Activity: Down to the last character, repeat the entries beneath this task.

Source information:
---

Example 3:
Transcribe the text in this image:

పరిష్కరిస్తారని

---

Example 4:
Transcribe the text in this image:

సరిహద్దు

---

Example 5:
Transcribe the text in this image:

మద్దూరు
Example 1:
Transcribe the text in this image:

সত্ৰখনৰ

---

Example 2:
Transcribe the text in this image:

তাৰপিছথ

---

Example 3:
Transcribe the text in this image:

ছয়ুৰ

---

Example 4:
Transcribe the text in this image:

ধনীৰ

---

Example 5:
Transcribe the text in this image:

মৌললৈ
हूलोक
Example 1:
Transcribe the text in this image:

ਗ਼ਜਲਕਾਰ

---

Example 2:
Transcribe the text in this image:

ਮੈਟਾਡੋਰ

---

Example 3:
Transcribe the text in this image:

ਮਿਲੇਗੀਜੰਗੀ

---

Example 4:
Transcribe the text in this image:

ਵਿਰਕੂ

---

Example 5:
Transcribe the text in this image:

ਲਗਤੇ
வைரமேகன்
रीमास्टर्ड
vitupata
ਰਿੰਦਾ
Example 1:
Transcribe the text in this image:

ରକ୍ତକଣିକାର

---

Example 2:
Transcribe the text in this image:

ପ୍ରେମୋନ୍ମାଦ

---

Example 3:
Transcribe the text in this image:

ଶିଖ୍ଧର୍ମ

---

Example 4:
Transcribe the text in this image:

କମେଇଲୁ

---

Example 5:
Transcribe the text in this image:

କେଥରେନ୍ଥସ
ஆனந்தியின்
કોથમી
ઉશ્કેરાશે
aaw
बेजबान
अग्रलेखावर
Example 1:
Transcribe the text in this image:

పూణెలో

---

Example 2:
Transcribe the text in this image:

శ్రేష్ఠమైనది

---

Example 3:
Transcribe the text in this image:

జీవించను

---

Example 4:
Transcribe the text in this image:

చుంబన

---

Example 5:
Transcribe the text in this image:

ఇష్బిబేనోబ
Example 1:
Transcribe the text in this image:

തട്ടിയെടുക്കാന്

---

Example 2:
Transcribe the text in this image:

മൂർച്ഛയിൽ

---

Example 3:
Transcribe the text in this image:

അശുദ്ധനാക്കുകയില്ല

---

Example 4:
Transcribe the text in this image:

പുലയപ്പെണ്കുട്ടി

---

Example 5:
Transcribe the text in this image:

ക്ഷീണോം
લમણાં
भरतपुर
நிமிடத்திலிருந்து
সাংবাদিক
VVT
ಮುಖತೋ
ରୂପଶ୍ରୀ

Response to this exercise:
---

Example 3:
Transcribe the text in this image:

పరిష్కరిస్తారని

---

Example 4:
Transcribe the text in this image:

సరిహద్దు

---

Example 5:
Transcribe the text in this image:

మద్దూరు
Example 1:
Transcribe the text in this image:

সত্ৰখনৰ

---

Example 2:
Transcribe the text in this image:

তাৰপিছথ

---

Example 3:
Transcribe the text in this image:

ছয়ুৰ

---

Example 4:
Transcribe the text in this image:

ধনীৰ

---

Example 5:
Transcribe the text in this image:

মৌললৈ
हूलोक
Example 1:
Transcribe the text in this image:

ਗ਼ਜਲਕਾਰ

---

Example 2:
Transcribe the text in this image:

ਮੈਟਾਡੋਰ

---

Example 3:
Transcribe the text in this image:

ਮਿਲੇਗੀਜੰਗੀ

---

Example 4:
Transcribe the text in this image:

ਵਿਰਕੂ

---

Example 5:
Transcribe the text in this image:

ਲਗਤੇ
வைரமேகன்
रीमास्टर्ड
vitupata
ਰਿੰਦਾ
Example 1:
Transcribe the text in this image:

ରକ୍ତକଣିକାର

---

Example 2:
Transcribe the text in this image:

ପ୍ରେମୋନ୍ମାଦ

---

Example 3:
Transcribe the text in this image:

ଶିଖ୍ଧର୍ମ

---

Example 4:
Transcribe the text in this image:

କମେଇଲୁ

---

Example 5:
Transcribe the text in this image:

କେଥରେନ୍ଥସ
ஆனந்தியின்
કોથમી
ઉશ્કેરાશે
aaw
बेजबान
अग्रलेखावर
Example 1:
Transcribe the text in this image:

పూణెలో

---

Example 2:
Transcribe the text in this image:

శ్రేష్ఠమైనది

---

Example 3:
Transcribe the text in this image:

జీవించను

---

Example 4:
Transcribe the text in this image:

చుంబన

---

Example 5:
Transcribe the text in this image:

ఇష్బిబేనోబ
Example 1:
Transcribe the text in this image:

തട്ടിയെടുക്കാന്

---

Example 2:
Transcribe the text in this image:

മൂർച്ഛയിൽ

---

Example 3:
Transcribe the text in this image:

അശുദ്ധനാക്കുകയില്ല

---

Example 4:
Transcribe the text in this image:

പുലയപ്പെണ്കുട്ടി

---

Example 5:
Transcribe the text in this image:

ക്ഷീണോം
લમણાં
भरतपुर
நிமிடத்திலிருந்து
সাংবাদিক
VVT
ಮುಖತೋ
ରୂପଶ୍ରୀ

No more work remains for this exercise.